Chapter 4: We perform an exhaustive exploration of spectral clustering methods on the genomic state-transition site identification. We systematically compare the clustering performance utilizing a single eigenvector of the Fiedler vector and other eigenvectors, as well as the clustering performance utilizing multiple eigenvectors from six forms of graph embedding mappings via different combinations. The experiments on simulated data and real Hi-C data prove that not only the top eigenvector has the ability to reflect the feature. The identified state-transition sites from some eigenvectors are found to highly correlate with CTCF enriched bins, histone marks, and TAD boundaries.
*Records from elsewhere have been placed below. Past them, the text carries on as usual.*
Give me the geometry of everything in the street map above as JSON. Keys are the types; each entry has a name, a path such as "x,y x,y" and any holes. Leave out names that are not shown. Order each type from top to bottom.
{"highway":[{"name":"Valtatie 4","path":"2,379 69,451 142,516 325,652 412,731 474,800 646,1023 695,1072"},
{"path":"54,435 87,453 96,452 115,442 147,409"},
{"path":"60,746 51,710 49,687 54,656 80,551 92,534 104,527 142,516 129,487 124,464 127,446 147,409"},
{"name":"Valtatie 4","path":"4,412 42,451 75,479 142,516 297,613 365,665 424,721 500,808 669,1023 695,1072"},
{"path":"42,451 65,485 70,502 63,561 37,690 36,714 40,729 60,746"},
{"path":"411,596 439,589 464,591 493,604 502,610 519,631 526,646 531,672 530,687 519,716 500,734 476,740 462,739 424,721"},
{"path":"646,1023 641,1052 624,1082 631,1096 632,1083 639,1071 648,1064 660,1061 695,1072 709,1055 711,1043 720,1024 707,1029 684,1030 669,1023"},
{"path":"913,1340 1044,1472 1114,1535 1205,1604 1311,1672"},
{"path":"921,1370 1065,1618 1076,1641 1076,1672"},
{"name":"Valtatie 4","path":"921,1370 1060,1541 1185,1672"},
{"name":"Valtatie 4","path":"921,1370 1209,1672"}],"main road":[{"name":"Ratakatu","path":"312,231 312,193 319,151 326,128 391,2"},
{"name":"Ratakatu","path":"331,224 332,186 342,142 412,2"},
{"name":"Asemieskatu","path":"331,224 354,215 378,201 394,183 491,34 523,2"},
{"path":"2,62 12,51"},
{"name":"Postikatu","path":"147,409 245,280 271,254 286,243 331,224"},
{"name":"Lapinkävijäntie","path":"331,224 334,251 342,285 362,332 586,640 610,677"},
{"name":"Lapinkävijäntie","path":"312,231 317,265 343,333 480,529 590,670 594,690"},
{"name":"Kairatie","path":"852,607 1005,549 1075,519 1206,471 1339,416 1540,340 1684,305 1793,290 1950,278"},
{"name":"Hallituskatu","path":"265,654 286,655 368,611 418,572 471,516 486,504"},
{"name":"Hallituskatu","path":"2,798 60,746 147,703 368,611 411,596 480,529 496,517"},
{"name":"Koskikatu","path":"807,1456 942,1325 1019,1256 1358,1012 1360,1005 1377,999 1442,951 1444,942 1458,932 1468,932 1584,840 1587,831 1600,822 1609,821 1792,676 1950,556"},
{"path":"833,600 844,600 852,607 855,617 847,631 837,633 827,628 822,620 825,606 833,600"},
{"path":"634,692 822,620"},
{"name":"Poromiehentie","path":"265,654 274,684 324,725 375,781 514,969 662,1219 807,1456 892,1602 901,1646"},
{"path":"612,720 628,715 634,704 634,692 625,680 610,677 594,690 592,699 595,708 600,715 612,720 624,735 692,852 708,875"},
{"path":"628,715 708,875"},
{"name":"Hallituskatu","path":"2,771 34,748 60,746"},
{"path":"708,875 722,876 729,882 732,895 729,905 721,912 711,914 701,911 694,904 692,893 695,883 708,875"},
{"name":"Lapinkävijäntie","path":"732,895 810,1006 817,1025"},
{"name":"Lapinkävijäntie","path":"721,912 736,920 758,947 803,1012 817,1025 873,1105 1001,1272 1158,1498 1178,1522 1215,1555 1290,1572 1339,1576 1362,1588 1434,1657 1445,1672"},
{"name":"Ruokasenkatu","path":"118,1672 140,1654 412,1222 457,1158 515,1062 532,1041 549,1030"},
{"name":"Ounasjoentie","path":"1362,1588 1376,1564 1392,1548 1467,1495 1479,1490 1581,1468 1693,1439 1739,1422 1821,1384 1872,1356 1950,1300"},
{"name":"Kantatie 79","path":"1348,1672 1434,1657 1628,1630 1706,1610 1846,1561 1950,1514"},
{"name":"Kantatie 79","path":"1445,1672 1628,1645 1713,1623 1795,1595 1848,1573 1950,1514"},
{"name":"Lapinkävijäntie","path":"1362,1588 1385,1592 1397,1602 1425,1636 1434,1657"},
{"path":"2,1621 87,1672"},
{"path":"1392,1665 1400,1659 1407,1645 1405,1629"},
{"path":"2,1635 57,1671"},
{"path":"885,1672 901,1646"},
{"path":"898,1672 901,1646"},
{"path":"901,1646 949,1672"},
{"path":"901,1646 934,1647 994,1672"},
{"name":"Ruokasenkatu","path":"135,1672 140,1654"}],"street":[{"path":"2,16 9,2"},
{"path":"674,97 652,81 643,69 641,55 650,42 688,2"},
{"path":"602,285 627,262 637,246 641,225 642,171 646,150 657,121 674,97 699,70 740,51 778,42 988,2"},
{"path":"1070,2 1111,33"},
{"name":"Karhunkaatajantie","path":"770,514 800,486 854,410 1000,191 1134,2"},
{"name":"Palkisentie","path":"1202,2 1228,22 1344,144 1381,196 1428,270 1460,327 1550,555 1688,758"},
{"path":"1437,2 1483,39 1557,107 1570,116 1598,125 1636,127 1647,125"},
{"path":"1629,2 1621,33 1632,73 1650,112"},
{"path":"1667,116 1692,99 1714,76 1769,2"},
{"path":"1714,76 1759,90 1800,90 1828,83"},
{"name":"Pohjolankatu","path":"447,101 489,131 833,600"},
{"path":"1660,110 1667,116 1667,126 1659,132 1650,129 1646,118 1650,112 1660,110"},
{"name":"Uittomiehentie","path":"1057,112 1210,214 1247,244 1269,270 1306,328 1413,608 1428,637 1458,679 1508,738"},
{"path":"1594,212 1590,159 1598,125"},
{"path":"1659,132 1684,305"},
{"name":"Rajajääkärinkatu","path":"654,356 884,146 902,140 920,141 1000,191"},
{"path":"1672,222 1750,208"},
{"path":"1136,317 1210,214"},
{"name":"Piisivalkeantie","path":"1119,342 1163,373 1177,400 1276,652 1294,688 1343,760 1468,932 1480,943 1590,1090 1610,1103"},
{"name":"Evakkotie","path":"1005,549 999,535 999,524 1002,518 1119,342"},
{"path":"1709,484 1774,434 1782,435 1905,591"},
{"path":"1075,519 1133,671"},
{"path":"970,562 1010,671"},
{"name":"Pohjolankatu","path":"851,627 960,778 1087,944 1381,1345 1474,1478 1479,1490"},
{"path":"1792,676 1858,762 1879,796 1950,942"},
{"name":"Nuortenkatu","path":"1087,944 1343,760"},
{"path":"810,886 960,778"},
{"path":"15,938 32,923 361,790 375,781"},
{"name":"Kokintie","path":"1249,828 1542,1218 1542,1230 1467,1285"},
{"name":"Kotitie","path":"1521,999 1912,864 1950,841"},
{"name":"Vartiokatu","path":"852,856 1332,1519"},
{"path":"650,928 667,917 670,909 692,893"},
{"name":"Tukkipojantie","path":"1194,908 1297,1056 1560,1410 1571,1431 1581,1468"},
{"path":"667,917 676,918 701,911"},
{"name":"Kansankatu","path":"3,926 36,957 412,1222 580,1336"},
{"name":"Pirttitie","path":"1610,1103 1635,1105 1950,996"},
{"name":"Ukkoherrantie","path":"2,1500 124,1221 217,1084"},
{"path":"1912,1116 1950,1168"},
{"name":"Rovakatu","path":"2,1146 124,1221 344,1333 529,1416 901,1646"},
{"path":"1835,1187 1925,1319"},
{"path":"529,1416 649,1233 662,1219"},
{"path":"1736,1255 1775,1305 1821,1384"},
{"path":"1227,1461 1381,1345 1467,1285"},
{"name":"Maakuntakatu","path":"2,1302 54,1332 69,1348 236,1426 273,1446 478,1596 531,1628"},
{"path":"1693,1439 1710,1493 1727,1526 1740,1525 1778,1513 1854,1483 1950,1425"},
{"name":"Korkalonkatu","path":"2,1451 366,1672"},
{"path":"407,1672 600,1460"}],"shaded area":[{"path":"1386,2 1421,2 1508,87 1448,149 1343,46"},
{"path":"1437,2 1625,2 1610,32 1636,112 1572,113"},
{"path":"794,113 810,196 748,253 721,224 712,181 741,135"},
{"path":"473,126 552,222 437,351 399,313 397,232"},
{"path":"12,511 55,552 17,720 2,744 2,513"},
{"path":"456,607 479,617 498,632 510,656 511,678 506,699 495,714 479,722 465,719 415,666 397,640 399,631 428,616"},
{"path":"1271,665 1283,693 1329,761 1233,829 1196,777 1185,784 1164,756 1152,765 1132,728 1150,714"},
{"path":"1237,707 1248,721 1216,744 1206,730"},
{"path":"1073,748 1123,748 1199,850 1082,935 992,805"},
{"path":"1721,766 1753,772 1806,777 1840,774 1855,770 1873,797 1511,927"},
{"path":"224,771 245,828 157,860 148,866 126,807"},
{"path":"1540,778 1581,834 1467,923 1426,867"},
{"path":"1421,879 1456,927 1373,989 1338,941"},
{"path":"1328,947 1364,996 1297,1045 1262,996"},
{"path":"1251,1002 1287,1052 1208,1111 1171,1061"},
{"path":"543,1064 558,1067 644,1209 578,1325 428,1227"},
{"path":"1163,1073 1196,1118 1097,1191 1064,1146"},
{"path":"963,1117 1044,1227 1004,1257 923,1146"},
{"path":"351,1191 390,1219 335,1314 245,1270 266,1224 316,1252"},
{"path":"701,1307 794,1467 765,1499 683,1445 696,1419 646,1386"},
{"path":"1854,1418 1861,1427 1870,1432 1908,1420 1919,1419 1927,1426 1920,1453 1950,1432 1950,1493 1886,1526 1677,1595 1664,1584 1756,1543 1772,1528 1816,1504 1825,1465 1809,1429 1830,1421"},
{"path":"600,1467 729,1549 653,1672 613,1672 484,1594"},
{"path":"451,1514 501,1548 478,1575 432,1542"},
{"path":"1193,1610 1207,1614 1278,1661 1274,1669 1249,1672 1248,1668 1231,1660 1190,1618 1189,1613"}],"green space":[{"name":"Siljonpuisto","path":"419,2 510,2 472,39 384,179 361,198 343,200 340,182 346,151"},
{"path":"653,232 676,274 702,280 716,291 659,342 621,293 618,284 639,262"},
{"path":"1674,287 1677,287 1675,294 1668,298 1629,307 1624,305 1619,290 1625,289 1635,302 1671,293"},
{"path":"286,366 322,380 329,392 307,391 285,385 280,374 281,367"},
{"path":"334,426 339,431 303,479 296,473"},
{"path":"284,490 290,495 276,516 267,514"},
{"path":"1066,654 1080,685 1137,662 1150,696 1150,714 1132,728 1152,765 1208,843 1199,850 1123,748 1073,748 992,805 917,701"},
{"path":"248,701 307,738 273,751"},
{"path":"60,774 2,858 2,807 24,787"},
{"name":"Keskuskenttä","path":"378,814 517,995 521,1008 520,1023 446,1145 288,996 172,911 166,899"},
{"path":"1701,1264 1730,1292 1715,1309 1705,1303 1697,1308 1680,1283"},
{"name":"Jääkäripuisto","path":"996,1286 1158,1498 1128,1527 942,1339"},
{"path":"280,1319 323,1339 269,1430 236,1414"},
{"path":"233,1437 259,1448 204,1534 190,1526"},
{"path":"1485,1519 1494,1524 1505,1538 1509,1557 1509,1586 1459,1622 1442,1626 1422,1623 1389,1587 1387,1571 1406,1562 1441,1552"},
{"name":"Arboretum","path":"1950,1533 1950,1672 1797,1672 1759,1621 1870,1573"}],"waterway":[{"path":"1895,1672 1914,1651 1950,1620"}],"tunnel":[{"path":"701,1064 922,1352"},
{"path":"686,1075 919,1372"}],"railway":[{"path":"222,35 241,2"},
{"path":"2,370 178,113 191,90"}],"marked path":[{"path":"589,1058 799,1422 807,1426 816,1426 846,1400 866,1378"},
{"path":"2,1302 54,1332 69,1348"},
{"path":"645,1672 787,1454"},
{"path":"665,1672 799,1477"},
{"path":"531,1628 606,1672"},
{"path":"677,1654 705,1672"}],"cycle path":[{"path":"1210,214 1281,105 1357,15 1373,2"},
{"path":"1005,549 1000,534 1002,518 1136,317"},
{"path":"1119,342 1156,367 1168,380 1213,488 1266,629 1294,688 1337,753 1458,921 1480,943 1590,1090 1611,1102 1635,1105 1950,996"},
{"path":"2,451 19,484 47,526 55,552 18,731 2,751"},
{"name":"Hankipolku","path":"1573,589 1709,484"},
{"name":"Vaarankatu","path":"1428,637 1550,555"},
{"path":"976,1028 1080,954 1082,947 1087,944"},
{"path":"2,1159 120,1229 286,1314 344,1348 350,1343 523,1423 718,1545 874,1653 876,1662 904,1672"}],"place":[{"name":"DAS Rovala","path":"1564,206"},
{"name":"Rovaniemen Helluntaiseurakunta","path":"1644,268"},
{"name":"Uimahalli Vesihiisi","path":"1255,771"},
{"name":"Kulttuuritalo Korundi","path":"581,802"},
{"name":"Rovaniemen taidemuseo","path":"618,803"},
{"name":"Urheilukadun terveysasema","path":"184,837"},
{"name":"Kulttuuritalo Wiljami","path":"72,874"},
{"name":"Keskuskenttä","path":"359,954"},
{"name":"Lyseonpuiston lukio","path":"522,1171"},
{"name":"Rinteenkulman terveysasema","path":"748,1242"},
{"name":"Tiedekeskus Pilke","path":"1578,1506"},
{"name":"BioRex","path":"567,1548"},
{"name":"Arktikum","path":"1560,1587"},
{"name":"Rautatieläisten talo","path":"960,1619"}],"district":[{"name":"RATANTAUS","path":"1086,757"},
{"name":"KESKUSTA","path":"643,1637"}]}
Chapter 5: In this chapter, we propose SuperSC that clusters cells based on the contact maps and TAD-like domain structures (TLS) similarity from single-cell Hi-C data. SuperSC assumes the cells within a group tend to share more TAD-like domains than cells belonging to other groups. Structural entropy is adopted to measure the quality of a TLS representing the chromatin structure of a cell and conduct cell clustering. SuperSC imputes the scHi-C data with the 3×3 average filter and random walk with restart algorithm and then performs cell clustering based on the contact map and the TLS embedded with the imputed contact maps. The simulated data experiment shows that SuperSC outperforms deTOKI in the aspect of efficiency and robustness over sparsity, noise, and contact. The single-cell Hi-C data experiment shows that SuperSC efficiently identifies the clusters of cells and cluster-specific TLSs.
Chapter 6: In this chapter, we provide a summary of the thesis and further perspective.